Hospitals have increasingly been purchasing physician practices and hiring physicians directly. How will this impact their medical malpractice liability and costs? Providers of malpractice insurance assess the risks when underwriting policies. The type of policies that independent physicians purchase is different than hospital policies. Hospitals typically participate in plans with “captive” insurance companies.
The Becker Hospital Review explains that many hospitals may be overlooking or underestimating their true malpractice costs and liability with new physician employees. In addition, there is also the potential burden of liability for covering the physician’s “tail coverage” for any arising claims that occur in the first couple of years from actions that occurred when they were previously in private practice.
Most of those physicians who have traditionally been hospital employees have been specialists who operated a great deal of the time in the hospital setting, thus there was adherence to hospital risk and safety protocols and supervision. Increasingly, hospitals are hiring more general practitioners or primary care providers. Many of these doctors spend the majority of their time in off-site office locations.
Towers Watson conducted a study showing that hospitals that employed physicians in a variety (mix) of specialties had the best financial outcomes relating to malpractice. When hiring a new physician, the hospital is assuming new risk. They found that hospitals who examined this risk had better results. This is done by reviewing the physician’s history of malpractice claims and any disciplinary activity.

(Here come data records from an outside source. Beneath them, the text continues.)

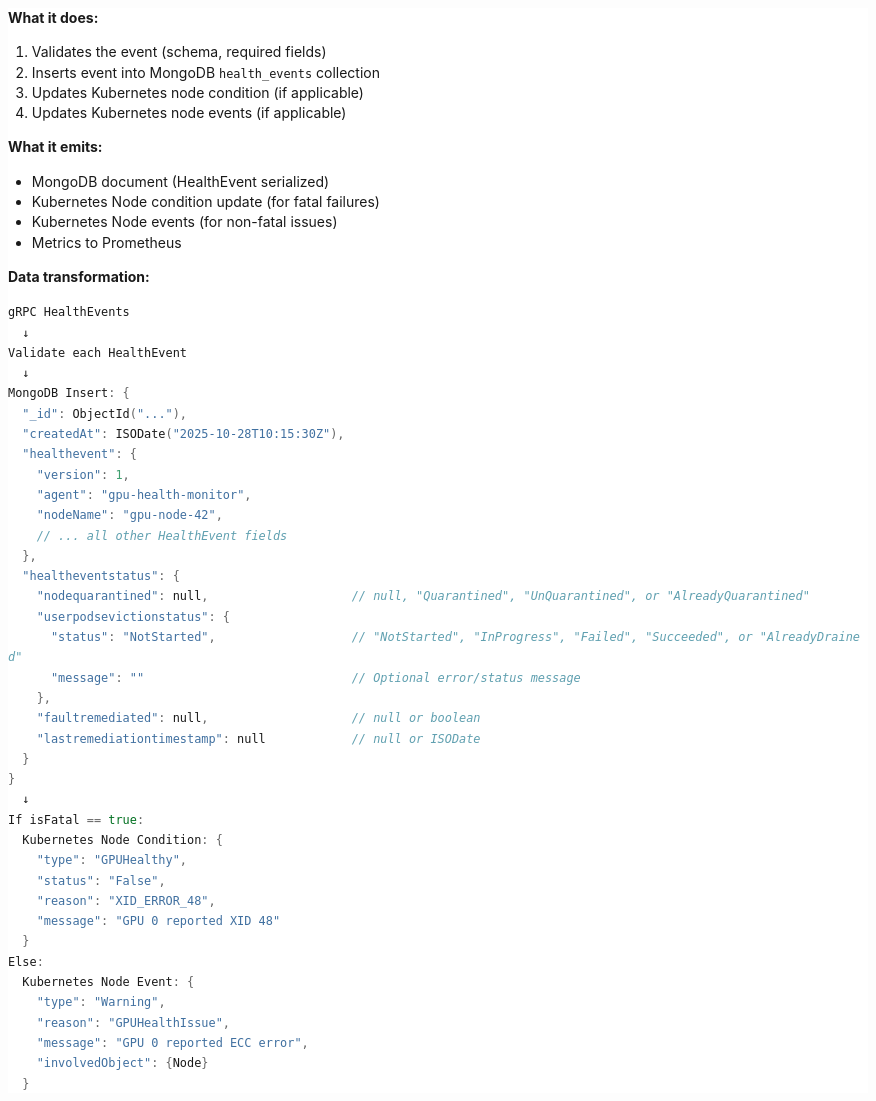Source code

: **What it does:**
1. Validates the event (schema, required fields)
2. Inserts event into MongoDB `health_events` collection
3. Updates Kubernetes node condition (if applicable)
4. Updates Kubernetes node events (if applicable)

**What it emits:**
- MongoDB document (HealthEvent serialized)
- Kubernetes Node condition update (for fatal failures)
- Kubernetes Node events (for non-fatal issues)
- Metrics to Prometheus

**Data transformation:**
```go
gRPC HealthEvents
  ↓
Validate each HealthEvent
  ↓
MongoDB Insert: {
  "_id": ObjectId("..."),
  "createdAt": ISODate("2025-10-28T10:15:30Z"),
  "healthevent": {
    "version": 1,
    "agent": "gpu-health-monitor",
    "nodeName": "gpu-node-42",
    // ... all other HealthEvent fields
  },
  "healtheventstatus": {
    "nodequarantined": null,                    // null, "Quarantined", "UnQuarantined", or "AlreadyQuarantined"
    "userpodsevictionstatus": {
      "status": "NotStarted",                   // "NotStarted", "InProgress", "Failed", "Succeeded", or "AlreadyDrained"
      "message": ""                             // Optional error/status message
    },
    "faultremediated": null,                    // null or boolean
    "lastremediationtimestamp": null            // null or ISODate
  }
}
  ↓
If isFatal == true:
  Kubernetes Node Condition: {
    "type": "GPUHealthy",
    "status": "False",
    "reason": "XID_ERROR_48",
    "message": "GPU 0 reported XID 48"
  }
Else:
  Kubernetes Node Event: {
    "type": "Warning",
    "reason": "GPUHealthIssue",
    "message": "GPU 0 reported ECC error",
    "involvedObject": {Node}
  }
```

Medical malpractice insurance providers have typically either specialized in larger entities, such as hospitals, or independent physician practices or groups of physicians. With more physicians working as employees of hospitals, there may be a benefit to hospitals when defending claims of malpractice.
Many surgical claims are brought both against a physician and the hospital in which they were operating. If both are insured together, the defense of the claim is often coordinated and may be less costly to the insurer in terms of process and claim value. The entity insurance programs should have a lower cost on a per physician basis than an independent physician policy.
Many hospitals have someone on staff with a title such as Risk Manager or Chief Risk Officer etc. As it relates to medical malpractice, this individual has three primary considerations:
- Analysis and management of risks when adding new physician employees
- The costs of the malpractice insurance
- Working with the insurer to mitigate new risk
Another difference between policies for physicians compared to those for entities is how the Consent to Settle is handled. With the physician policies, the doctor must provide consent prior to making a settlement offer. Most doctors seek to protect their reputation; therefore, they may be uncomfortable in transitioning to an entity policy. Entity policies generally have no such requirement in negotiating settlements.